Transcribe the text lines from all of the entries below word for word, leaving out the pictures.

[Opening Given records section]

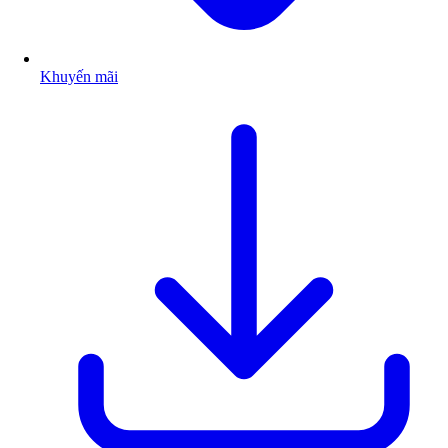
Khuyến mãi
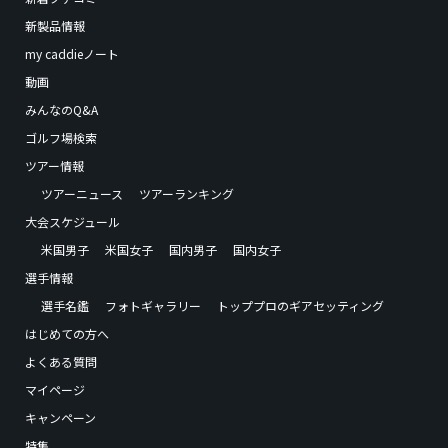
新製品情報
my caddieノート
動画
みんなのQ&A
ゴルフ場検索
ツアー情報
ツアーニュース
ツアーランキング
大会スケジュール
米国男子
米国女子
国内男子
国内女子
選手情報
選手名鑑
フォトギャラリー
トッププロのギアセッティング
はじめての方へ
よくある質問
マイページ
キャンペーン
特集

[Closing Given records section]

**Output below**:
Khuyến mãi
新製品情報
my caddieノート
動画
みんなのQ&A
ゴルフ場検索
ツアー情報
ツアーニュース
ツアーランキング
大会スケジュール
米国男子
米国女子
国内男子
国内女子
選手情報
選手名鑑
フォトギャラリー
トッププロのギアセッティング
はじめての方へ
よくある質問
マイページ
キャンペーン
特集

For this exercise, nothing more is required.